Non fece Davide come il re Saul, che sul capo de’ sacerdoti esercitò vendetta rabbiosa; e che negli estremi di quella vita diventatagli un delirio e un fremito e un’agonia lunga, avrà forse viste le fantasime degli uccisi giganteggiare orribili ne’ suoi sogni, e anche vegliando avrà tra il folto della foresta viste biancheggiare le vesti sacre e le pallide faccie, e nell’ora suprema i sassi di Gélboe gocciolanti di sangue, del sangue dell’antica strage confuso con quello della presente rovina. Davide, che aveva lasciata cadere come paralitica la mano, nel tendere che fece Natan la sua, e abbassata, in quel che Natan levava la fronte, stette a udire in silenzio: egli re, si sentì da meno del povero messaggiero di Dio: sentì, più forte che la voce di lui la voce della propria coscienza; per fuggire da sè stesso, si abbandonò a un tratto in Dio, e con voce sommessa ma pronta e profonda: «Ho peccato al Signore», di Natan allora, perchè egli si era, nello scozzatore della pecorella, da sè condannato alla morte, lo accerta che la vita del regio corpo gli rimarrà per allora, ma ch’e’ dovrà patire nell’anima angoscie di morte, per aver dato cagione ai nemici del Signore, che bestemmiino il suo nome santo.

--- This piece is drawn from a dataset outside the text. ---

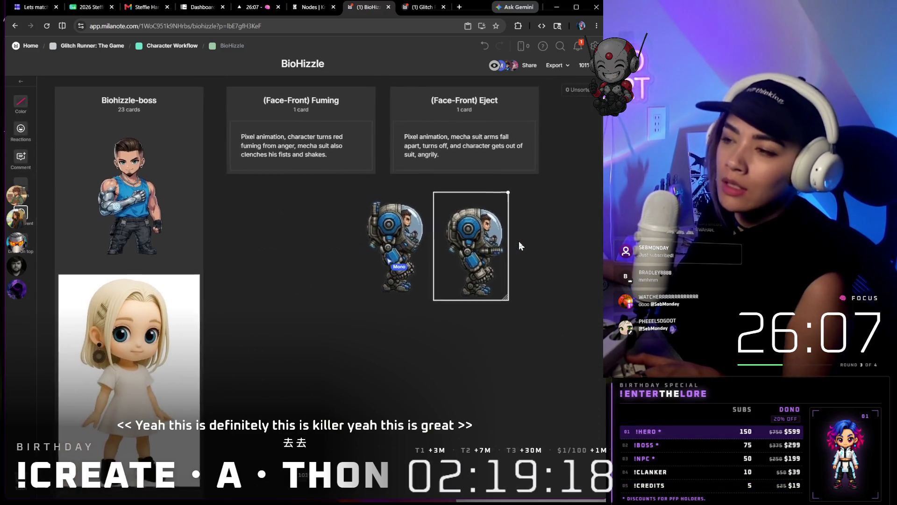
{"action": "scroll", "coordinate": [489, 246], "scroll_direction": "up", "scroll_amount": 5}
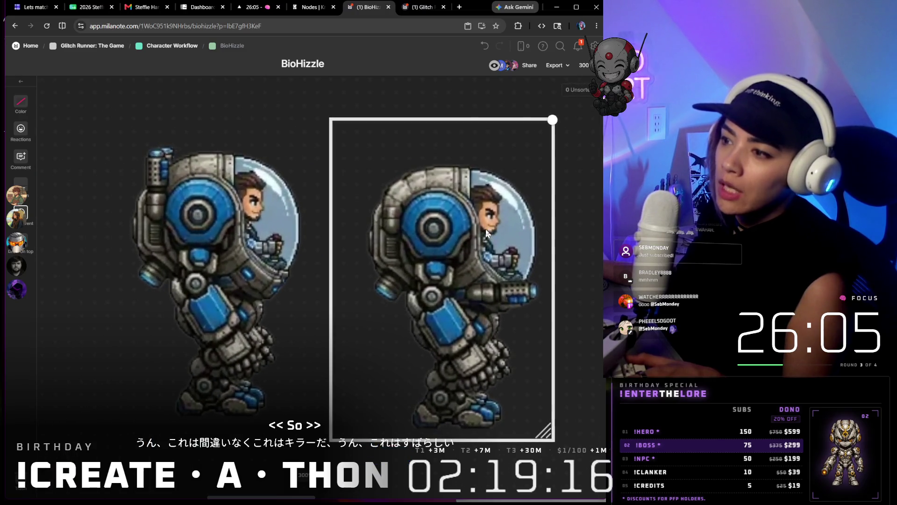
{"action": "scroll", "coordinate": [440, 220], "scroll_direction": "down", "scroll_amount": 10}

E chiunque è più singolarmente beneficato da Dio e posto in alto, e fatto ministro delle sue giustizie e delle misericordie, annunziatore delle sue verità, si riguardi da parole e da atti che facciano parere men giusta la giustizia, la misericordia men generosa, la verità meno amabile; perchè non solo e’ tenterà gli altri a bestemmia, ma sarà una bestemmia egli stesso; e sosterrà pena dura; nè egli potrà la sua colpa espiare se non duramente.